Внуки Каина — один стал отцом всех живущих в шатрах скотоводов (Быт 4:20), другой — всех играющих на гуслях и свирели (Быт 4:21),  третий — ковачом всех орудий из меди и железа (Быт 4:22 ). Они унаследовали тягу к созданию и творчеству. Потомки их размножились и расселились по земле. И — что же? Потоп смыл их города и унёс в мутных волнах их самих. Мировая катастрофа уничтожила Каиново человечество и Каинову цивилизацию. (Научное толкование этого эпизода, который сейчас, вероятно, назвали бы экологическим бедствием и среди причин в равной степени выставили бы как природные, так и нравственные факторы, в данном контексте приводить нет необходимости.) И все их деяния в одночасье превратились в — хавэл. В пар изо рта. Они исчезли, не оставив следа, как тихий пастух Авель.

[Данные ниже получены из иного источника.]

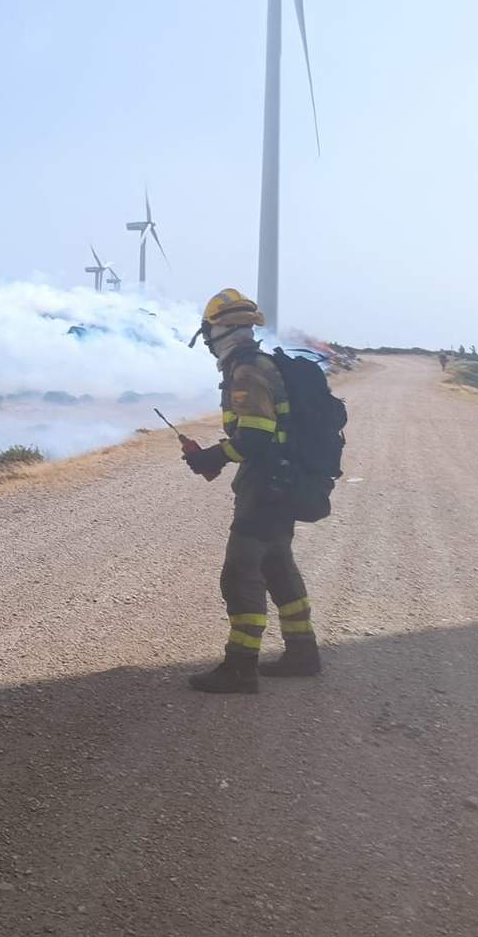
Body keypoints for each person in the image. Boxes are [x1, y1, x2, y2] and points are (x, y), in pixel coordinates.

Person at [180, 288, 320, 693]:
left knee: (240, 575)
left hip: (265, 487)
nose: (206, 341)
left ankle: (240, 668)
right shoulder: (261, 364)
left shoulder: (246, 371)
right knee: (277, 565)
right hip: (283, 482)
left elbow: (256, 437)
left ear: (220, 330)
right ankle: (302, 651)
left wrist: (212, 457)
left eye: (208, 333)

Спаслось семейство Ноя. Ной потомок Шета (Сифа), третьего сына Адама и Евы. Когда он родился, Ева произнесла: Бог положил мне другое семя вместо Авеля...(Быт 4:25)  ...Голос крови брата твоего вопиет ко Мне от земли (Быт 4:10), — сказано было на месте убийства. (В подлиннике — кровей брата, и это можно понимать так, что вопиет и кровь неродившихся потомков.) Теперь мать воспринимает рождение сына как восстановление семени. Голос крови, вопиющий из-под земли, был услышан. Авель — исчезновение. Шет — восстановление.

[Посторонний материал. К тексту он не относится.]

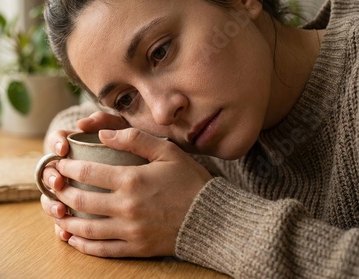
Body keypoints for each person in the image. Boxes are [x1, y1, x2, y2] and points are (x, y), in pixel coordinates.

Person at [39, 0, 359, 277]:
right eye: (125, 99)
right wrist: (65, 150)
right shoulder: (200, 124)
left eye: (160, 52)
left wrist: (206, 223)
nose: (162, 113)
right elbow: (71, 120)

Ныне на земле живёт Шетово человечество. Все мы потомки Шета; мы от одного предка (если даже забыть о прародителях Адаме и Еве). Противоток идей: «исчезновение — восстановление» (от хавэл к «услышанию» голоса вопиющего) — философский стержень поэмы «Екклесиаст».

Тема насильственной смерти в ней не фигурирует (разве что в общем контексте темы зла).